Kenvue’s Tylenol lawsuits return, raising new brand reputation risks

The news: A federal appeals court revived more than 500 lawsuits against Tylenol maker Kenvue over acetaminophen’s alleged link to autism and ADHD, reversing a December 2024 dismissal. The panel ruled that a lower court judge improperly excluded 2024 expert testimony from three doctors, including Harvard T.H. Chan School of Public Health dean Andrea Baccarelli, whose report concluded that available evidence supported a causal association between prenatal acetaminophen exposure and neurodevelopmental disorders in children.

Why it matters: The ruling lands in the middle of a controversy that began last September, when President Trump and HHS Secretary Robert F. Kennedy Jr. warned pregnant women against taking Tylenol due to concerns over autism, despite most health experts saying their claims lacked supporting evidence. Doctors still consider acetaminophen the preferred option for pain and fever during pregnancy since alternatives like ibuprofen carry known birth-defect risks.

This week’s ruling is not about whether acetaminophen causes autism or ADHD, only that the excluded testimony reflected legitimate scientific disagreement. The decision sends the cases back to court, adding to Kenvue's legal burden as it also contends with the federal government and other regulators questioning Tylenol's safety and alleging deceptive marketing. Kenvue said it will continue defending the drug's safety profile.

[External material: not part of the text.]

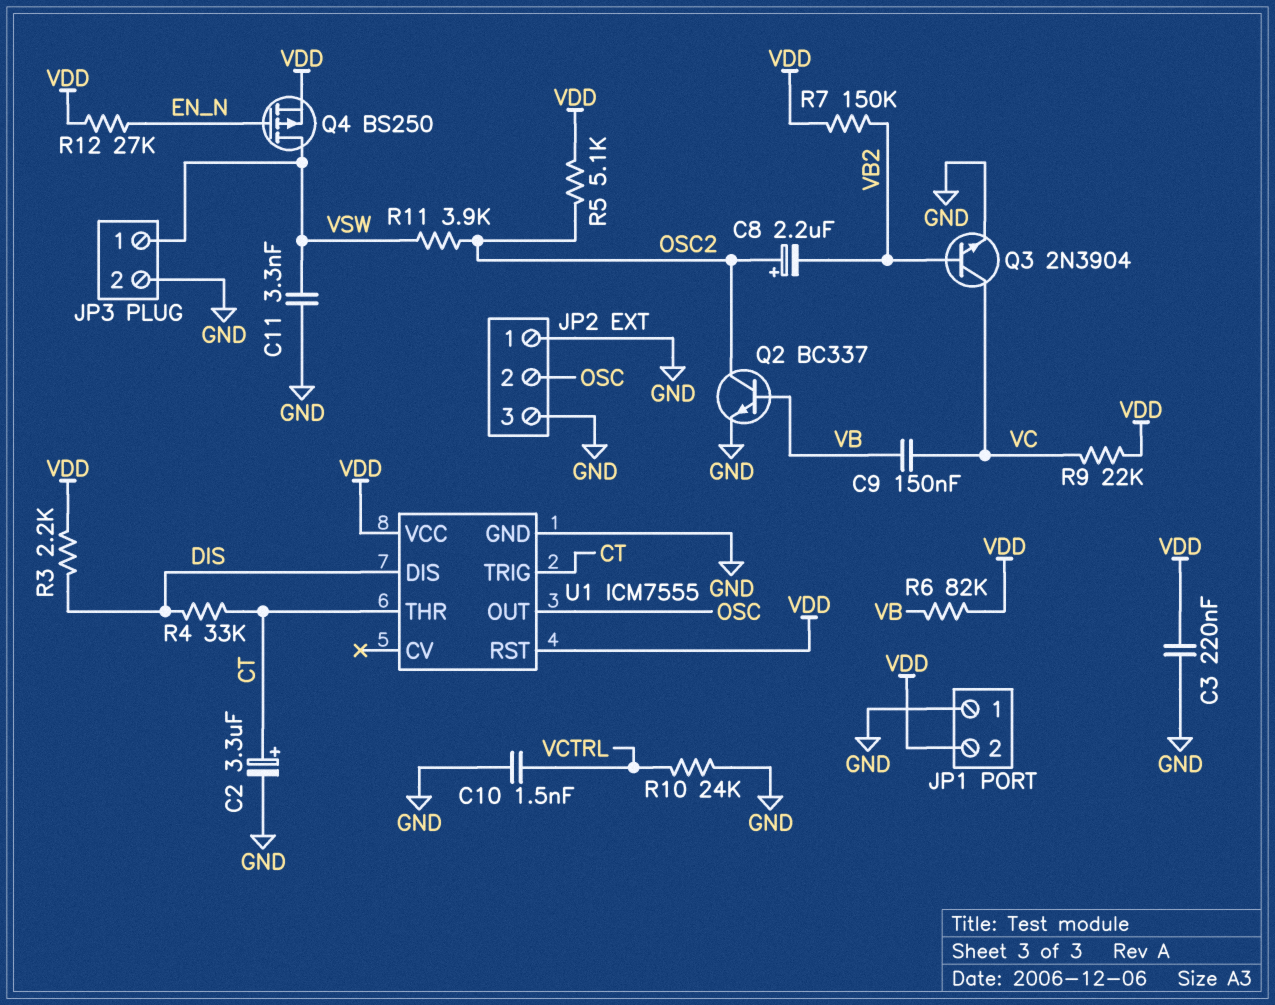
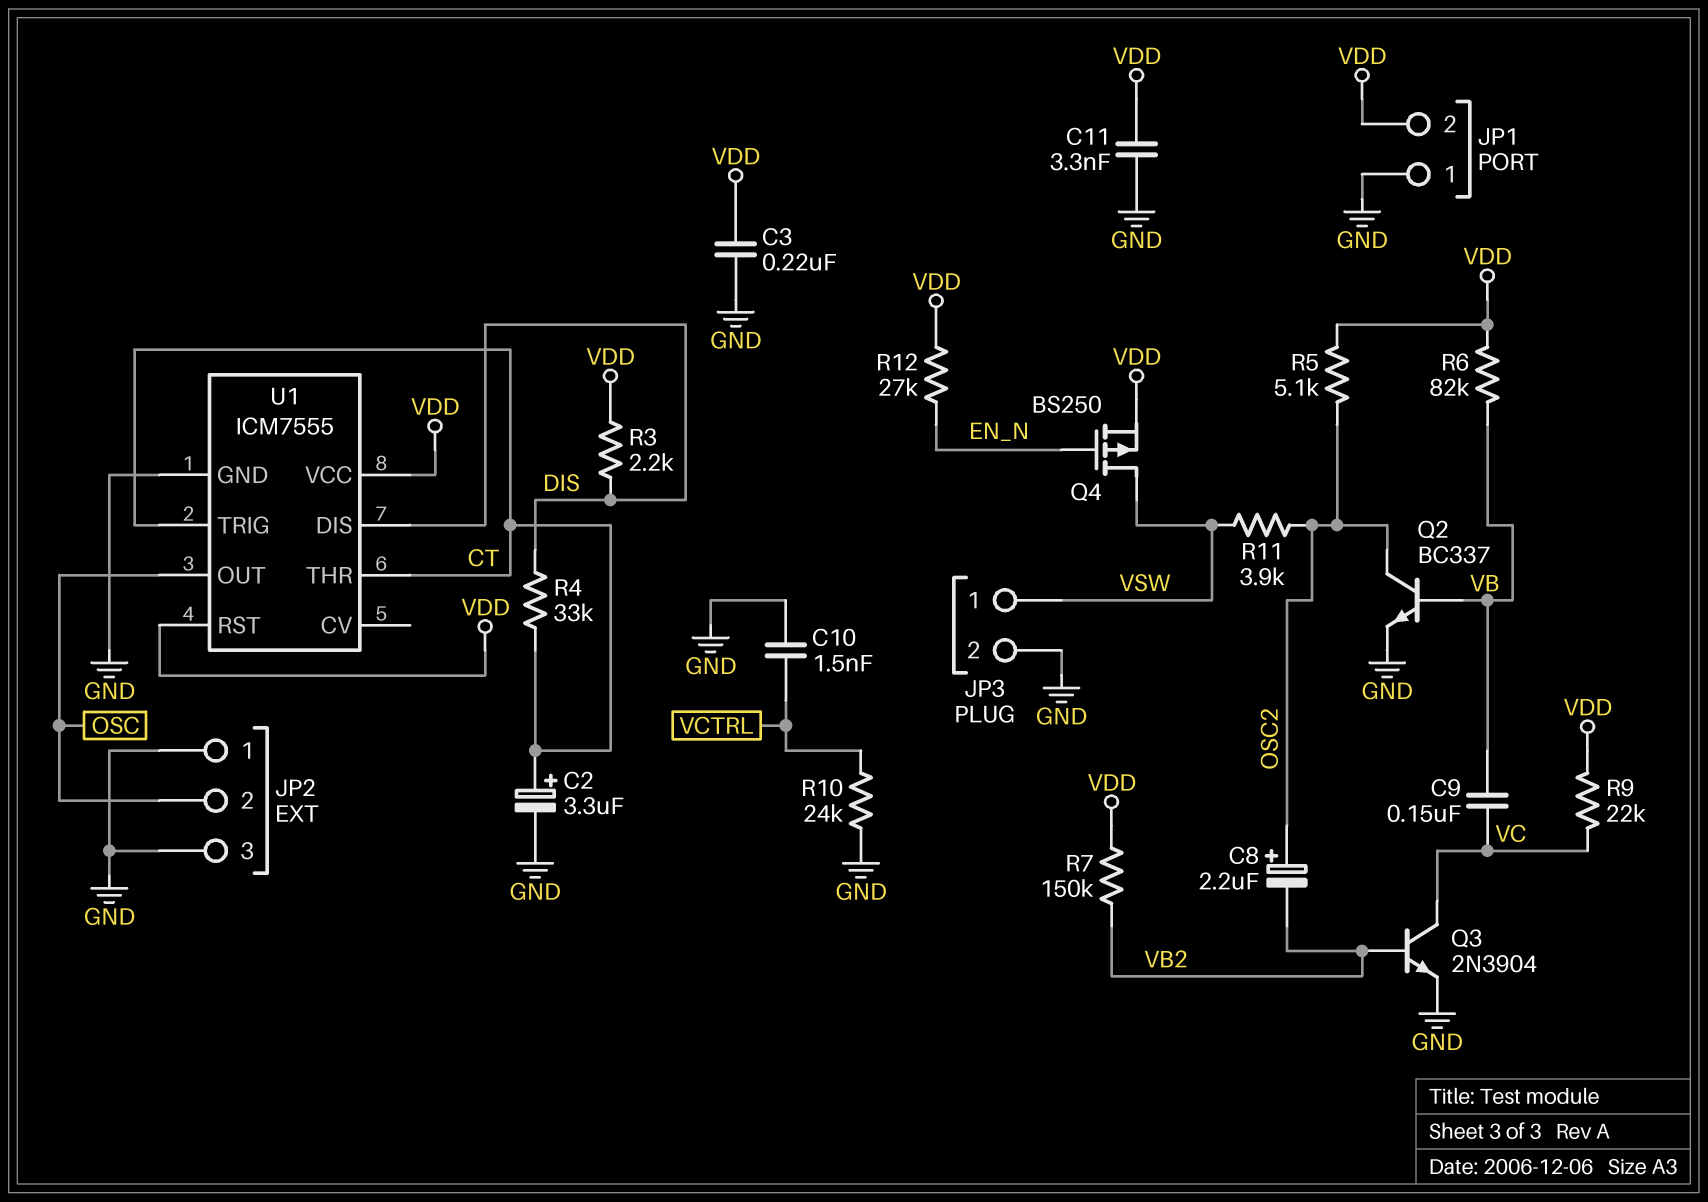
C11: 3.3nF (GND, VSW) -> 3.3nF (GND, VDD)

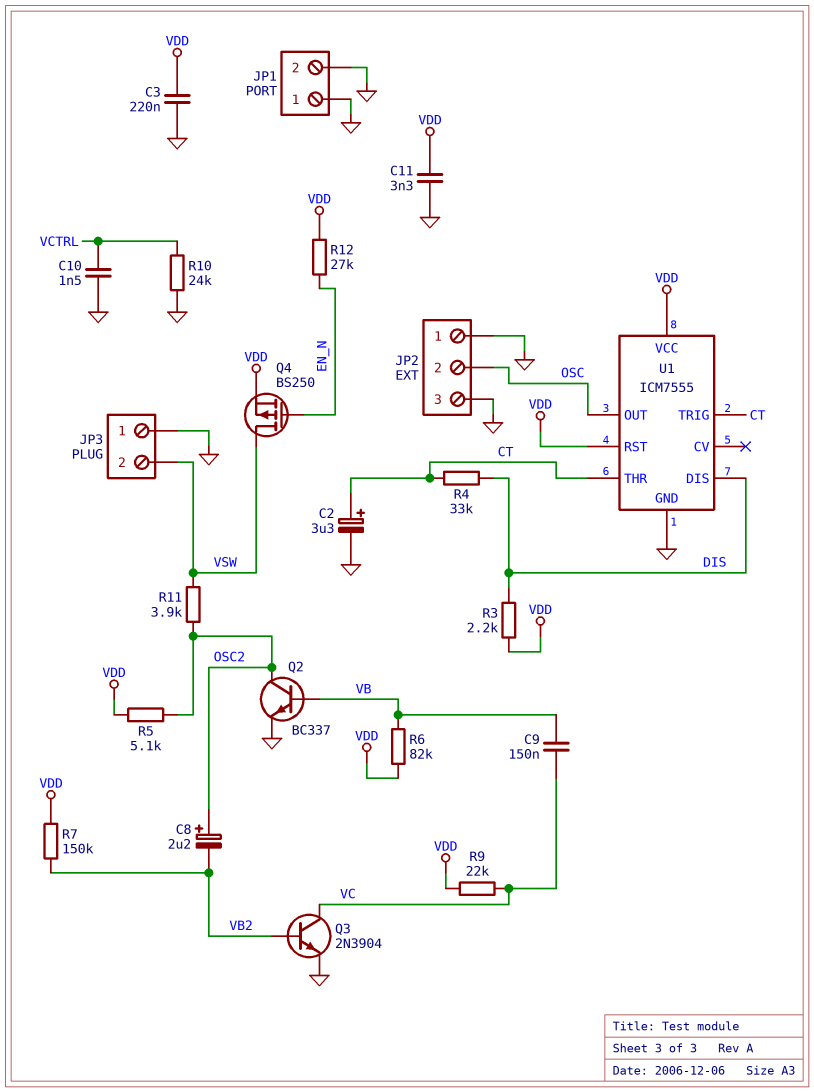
JP1 pin 2: VDD -> GND
JP3 pin 1: VSW -> GND
JP3 pin 2: GND -> VSW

The revived lawsuits also name major retailers, including CVS, Walgreens, Walmart, and Kroger, as defendants, alleging they sold private-label acetaminophen products without adequately warning that prenatal exposure could increase the risk of autism and ADHD in children. These companies may face greater pressure to review product labels and strengthen warnings.

Implications for consumer health brands and retailers: The ruling extends a legal and reputational fight Kenvue can no longer treat as resolved.

For now, consumers still trust the Tylenol brand more than any other medicine brand in the US, per Morning Consult. But renewed high-profile lawsuits could erode some of that confidence, especially among pregnant women. After the Trump administration's September press conference on Tylenol, only 32% of parents in a KFF survey said claims linking prenatal Tylenol use to autism were "definitely false," suggesting lingering uncertainty that these lawsuits could bring back into public view.

Both consumer health brands and retailers should prioritize physician- and pharmacist-first messaging, steer patients to medical society guidance on acetaminophen's safety, and monitor search and social sentiment to quickly address emerging confusion and preserve consumer confidence.